DBRS Confirms Ratings of Union Gas Limited, Stable Trends
Utilities & Independent PowerDBRS Limited (DBRS) confirmed the Issuer Rating and Unsecured Debentures/Medium-Term Note Debentures rating of Union Gas Limited (Union or the Company) at “A,” the Company’s Commercial Paper rating at R-1 (low) and its Cumulative Redeemable Preferred Shares rating at Pfd-2. All trends are Stable. The rating confirmations largely reflect Union’s relatively low-risk gas distribution business, which operates under a supportive regulatory framework in an economically stable service territory with a large and growing customer base.
DBRS rates Union on a stand-alone basis and does not assume any credit support from its ultimate parent, Enbridge Inc. (Enbridge; rated BBB (high), Stable by DBRS). On November 2, 2017, Union and Enbridge Gas Distribution Inc. (EGD; rated “A,” Stable by DBRS) filed a Mergers, Acquisitions, Amalgamation and Divestitures application with the Ontario Energy Board (OEB) to amalgamate. Enbridge expects the regulatory review to take the better part of 2018. Enbridge will seek approval from its Board of Directors to proceed with the amalgamation based on an assessment of the final regulatory approvals from the OEB, which is anticipated to take place in Q3 2018. Should the amalgamation not proceed, Union will file a new five-year incentive regulation (IR) framework application for 2019, and beyond. DBRS will continue to monitor the progress of the application as more information becomes available.

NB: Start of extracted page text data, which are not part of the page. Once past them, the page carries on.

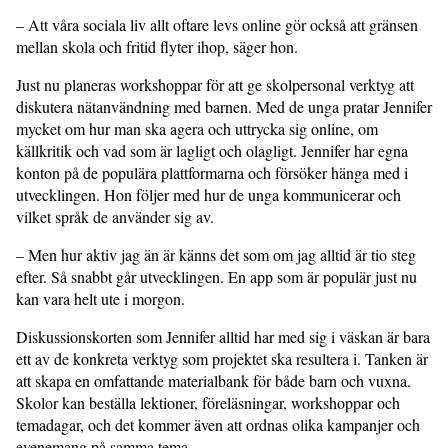
– Att våra sociala liv allt oftare levs online gör också att gränsen
mellan skola och fritid flyter ihop, säger hon.
Just nu planeras workshoppar för att ge skolpersonal verktyg att
diskutera nätanvändning med barnen. Med de unga pratar Jennifer
mycket om hur man ska agera och uttrycka sig online, om
källkritik och vad som är lagligt och olagligt. Jennifer har egna
konton på de populära plattformarna och försöker hänga med i
utvecklingen. Hon följer med hur de unga kommunicerar och
vilket språk de använder sig av.
– Men hur aktiv jag än är känns det som om jag alltid är tio steg
efter. Så snabbt går utvecklingen. En app som är populär just nu
kan vara helt ute i morgon.
Diskussionskorten som Jennifer alltid har med sig i väskan är bara
ett av de konkreta verktyg som projektet ska resultera i. Tanken är
att skapa en omfattande materialbank för både barn och vuxna.
Skolor kan beställa lektioner, föreläsningar, workshoppar och
temadagar, och det kommer även att ordnas olika kampanjer och
evenemang på samma tema.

DBRS’s assessment of the Company’s business risk considers the supportive cost-of-service-based regulatory framework in Ontario, which provides a vast majority of Union’s earnings. The Company has operated under an IR framework from 2014 to 2018, which allowed for a return on equity of 8.93% and provided predictable cash flows. Natural gas supply costs are passed through to customers, mitigating commodity price risk, with annual rate escalation indexed at 40% of inflation. Major capital expenditures (capex) are pre-approved by the OEB for inclusion in rates as projects are completed and placed in service. DBRS notes that, although the Company’s regulated distribution and storage business accounts for the bulk of Union’s earnings, earnings generated from its unregulated storage business (approximately 12% of EBITDA in 2017) could expose the Company to some earnings volatility. DBRS views this segment as higher risk than the regulated distribution and storage business because of the impact of seasonality on storage demand and rates.
Union’s credit metrics have been pressured over the past few years because of high capex spending, primarily on transmission expansions. DBRS expects Union’s capital spending program to be relatively high at approximately $1.0 billion in 2017 ($751 million spent for the nine months ended September 30, 2017). As major projects (including the 2017 Dawn-Parkway Expansion and the Panhandle Reinforcement Project) were placed in service in the second half of 2017, capex for 2018 is expected to be lower. DBRS expects the incremental full-year cash flow from projects placed in service and the lower capex needs to result in a gradual improvement in credit metrics in 2018. In the medium term, the ratings could come under pressure should the Company fail to maintain its debt-to-capital ratio in line with the regulatory capital structure of 64% debt and 36% equity or should cash flow-to-debt remain below the “A” rating range on a sustained basis.
Notes:
All figures are in Canadian dollars unless otherwise noted.
The principal methodologies are Rating Companies in the Regulated Electric, Natural Gas and Water Utilities Industry (September 2017); DBRS Criteria: Preferred Share and Hybrid Security Criteria for Corporate Issuers (December 2017); and DBRS Criteria: Commercial Paper Liquidity Support for Non-Bank Issuers (March 2017), which can be found on dbrs.com under Methodologies.
The related regulatory disclosures pursuant to the National Instrument 25-101 Designated Rating Organizations are hereby incorporated by reference and can be found by clicking on the link under Related Documents or by contacting us at info@dbrs.com.
The rated entity or its related entities did participate in the rating process for this rating action. DBRS had access to the accounts and other relevant internal documents of the rated entity or its related entities in connection with this rating action.